Ceci dit, une question, bien sûr se pose, à savoir celle d'une nécessité d'en passer par l'écrit. Est-ce tout autant systématique ? Est-ce un choix ? Est-ce la seule alternative qui se présente à un sujet désireux de faire autre son sort ? Bernard Noël avance dans son ouvrage "treize cases du je", que l'écriture est ce qui lui permet d'être autre que celui qu'il serait s'il n'écrivait pas. Paul Auster soulignait aussi dans "l'invention de la solitude", que l'auteur de Pinocchio, Collodi, reconnaissait s'être défait de la marionnette qu'il était, par le biais de l'écrit. Lacan dans son travail d'analyste, approfondit à maintes reprises son questionnement sur l'écriture, mais visiblement sans faire de l'écrit ce qui s'en tient à de l'encre posée sur du papier. Ce serait pourtant conclure un peu rapidement que d'avancer que la vie est en soi écriture, cela va sans dire. Mais le rapport au langage, s'il existe comme outil, communication, nécessite au moins d'être perçu par un autre qui écoute et qui parle. Dans la psychose c'est cela qui est en jeu. Aussi ce travail a-t-il été possible depuis les travaux de Freud et de Lacan, travaux réellement emplis de pertinence dès lors que l'on s'intéresse au langage. Ils furent à la base du questionnement et du dispositif qui fut ainsi mis en place. Aussi encouragerais-je quiconque désirerait engager un tel travail, à jeter un oeil dans ces textes.

Laurent COMBRES.
Equipe de Recherche Clinique.
Université Toulouse le Mirail.


Bibliographie succinte :
- Bernard Cadoux - Ecriture de la psychose - Aubier.

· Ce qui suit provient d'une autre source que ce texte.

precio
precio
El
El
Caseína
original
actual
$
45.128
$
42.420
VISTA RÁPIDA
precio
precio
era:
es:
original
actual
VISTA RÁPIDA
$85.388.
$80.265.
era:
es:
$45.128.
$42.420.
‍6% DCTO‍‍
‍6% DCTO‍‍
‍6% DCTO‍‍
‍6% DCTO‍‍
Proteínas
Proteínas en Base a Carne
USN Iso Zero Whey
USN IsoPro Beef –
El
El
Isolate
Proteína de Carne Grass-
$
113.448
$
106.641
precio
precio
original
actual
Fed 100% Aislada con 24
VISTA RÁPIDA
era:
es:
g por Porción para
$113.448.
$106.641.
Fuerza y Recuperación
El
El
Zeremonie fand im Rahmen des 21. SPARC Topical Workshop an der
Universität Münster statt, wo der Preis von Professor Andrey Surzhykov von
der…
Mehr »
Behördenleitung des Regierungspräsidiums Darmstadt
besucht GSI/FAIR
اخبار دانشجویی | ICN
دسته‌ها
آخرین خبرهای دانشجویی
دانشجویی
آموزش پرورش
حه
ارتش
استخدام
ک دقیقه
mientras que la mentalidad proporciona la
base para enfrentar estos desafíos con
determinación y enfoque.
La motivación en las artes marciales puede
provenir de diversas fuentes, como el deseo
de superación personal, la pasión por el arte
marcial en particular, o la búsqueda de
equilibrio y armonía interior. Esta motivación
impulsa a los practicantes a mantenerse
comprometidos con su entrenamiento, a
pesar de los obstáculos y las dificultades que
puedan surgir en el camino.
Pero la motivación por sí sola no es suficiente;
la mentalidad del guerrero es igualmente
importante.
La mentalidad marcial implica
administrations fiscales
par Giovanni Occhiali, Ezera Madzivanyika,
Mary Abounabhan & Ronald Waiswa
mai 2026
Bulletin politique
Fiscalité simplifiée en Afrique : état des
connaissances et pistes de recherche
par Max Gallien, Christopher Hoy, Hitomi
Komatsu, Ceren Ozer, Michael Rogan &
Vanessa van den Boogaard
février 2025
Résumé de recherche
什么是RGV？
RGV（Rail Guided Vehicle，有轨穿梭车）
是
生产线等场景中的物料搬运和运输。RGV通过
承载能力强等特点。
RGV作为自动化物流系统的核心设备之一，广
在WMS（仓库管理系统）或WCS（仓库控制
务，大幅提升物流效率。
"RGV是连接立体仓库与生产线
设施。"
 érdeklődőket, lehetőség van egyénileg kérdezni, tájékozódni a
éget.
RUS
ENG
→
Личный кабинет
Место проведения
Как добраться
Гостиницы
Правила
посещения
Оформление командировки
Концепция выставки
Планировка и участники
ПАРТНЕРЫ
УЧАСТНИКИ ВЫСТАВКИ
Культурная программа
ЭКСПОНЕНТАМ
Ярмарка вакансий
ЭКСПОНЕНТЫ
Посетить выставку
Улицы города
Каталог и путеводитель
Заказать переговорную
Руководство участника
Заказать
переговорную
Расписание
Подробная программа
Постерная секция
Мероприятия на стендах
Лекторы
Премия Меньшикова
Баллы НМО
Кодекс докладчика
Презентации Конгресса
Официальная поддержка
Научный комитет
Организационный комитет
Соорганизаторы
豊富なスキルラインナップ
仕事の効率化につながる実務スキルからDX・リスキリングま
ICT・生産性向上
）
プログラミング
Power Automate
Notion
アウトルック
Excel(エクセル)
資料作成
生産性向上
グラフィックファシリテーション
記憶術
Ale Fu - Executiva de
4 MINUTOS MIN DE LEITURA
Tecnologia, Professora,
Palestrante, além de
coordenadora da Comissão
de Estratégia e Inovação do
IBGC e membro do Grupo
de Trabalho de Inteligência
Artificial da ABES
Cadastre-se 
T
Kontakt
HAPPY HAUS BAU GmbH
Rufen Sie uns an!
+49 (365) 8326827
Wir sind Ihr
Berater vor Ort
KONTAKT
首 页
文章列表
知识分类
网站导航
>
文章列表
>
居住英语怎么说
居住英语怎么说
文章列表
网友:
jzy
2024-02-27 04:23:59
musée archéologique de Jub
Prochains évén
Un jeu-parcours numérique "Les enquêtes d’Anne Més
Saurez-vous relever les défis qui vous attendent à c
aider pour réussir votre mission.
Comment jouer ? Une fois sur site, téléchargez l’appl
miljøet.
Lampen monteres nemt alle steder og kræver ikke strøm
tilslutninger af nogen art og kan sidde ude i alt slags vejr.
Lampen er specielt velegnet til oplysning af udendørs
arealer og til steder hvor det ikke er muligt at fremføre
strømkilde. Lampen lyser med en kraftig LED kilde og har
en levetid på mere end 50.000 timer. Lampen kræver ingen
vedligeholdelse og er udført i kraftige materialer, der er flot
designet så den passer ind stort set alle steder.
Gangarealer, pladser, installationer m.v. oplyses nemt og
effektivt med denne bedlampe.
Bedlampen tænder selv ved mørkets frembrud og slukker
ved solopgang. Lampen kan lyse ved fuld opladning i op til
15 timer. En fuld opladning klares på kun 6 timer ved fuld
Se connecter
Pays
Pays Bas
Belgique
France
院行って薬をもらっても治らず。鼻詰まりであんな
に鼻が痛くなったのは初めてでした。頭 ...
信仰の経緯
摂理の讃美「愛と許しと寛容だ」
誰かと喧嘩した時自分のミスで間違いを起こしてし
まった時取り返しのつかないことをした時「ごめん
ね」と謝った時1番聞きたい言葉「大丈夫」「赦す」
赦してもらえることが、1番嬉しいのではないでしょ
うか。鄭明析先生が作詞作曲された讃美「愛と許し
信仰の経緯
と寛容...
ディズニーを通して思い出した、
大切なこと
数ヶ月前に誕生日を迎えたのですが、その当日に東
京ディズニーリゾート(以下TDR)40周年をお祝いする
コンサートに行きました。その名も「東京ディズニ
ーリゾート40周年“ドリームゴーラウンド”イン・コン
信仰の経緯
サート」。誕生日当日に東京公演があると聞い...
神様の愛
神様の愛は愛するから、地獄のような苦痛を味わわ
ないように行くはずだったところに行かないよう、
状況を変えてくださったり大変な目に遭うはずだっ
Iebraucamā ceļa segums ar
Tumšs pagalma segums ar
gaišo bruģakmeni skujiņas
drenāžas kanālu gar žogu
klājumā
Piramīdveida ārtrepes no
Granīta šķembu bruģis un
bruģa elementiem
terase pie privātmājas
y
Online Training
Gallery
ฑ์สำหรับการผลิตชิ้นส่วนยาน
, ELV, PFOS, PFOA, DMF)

- Pierre Bruno - Antonin Artaud : réalité et poésie - l'Harmattan.
- Sigmund Freud - Cinq psychanalyse : le cas Schreber - PUF.
- Jacques Lacan - Le séminaire XXIII : Le sinthome - Inédit.
- Jacques Lacan - Le Séminaire III : Les psychoses - Seuil.
- Gérard Pommier - Naissance et renaissance de l'écriture - PUF.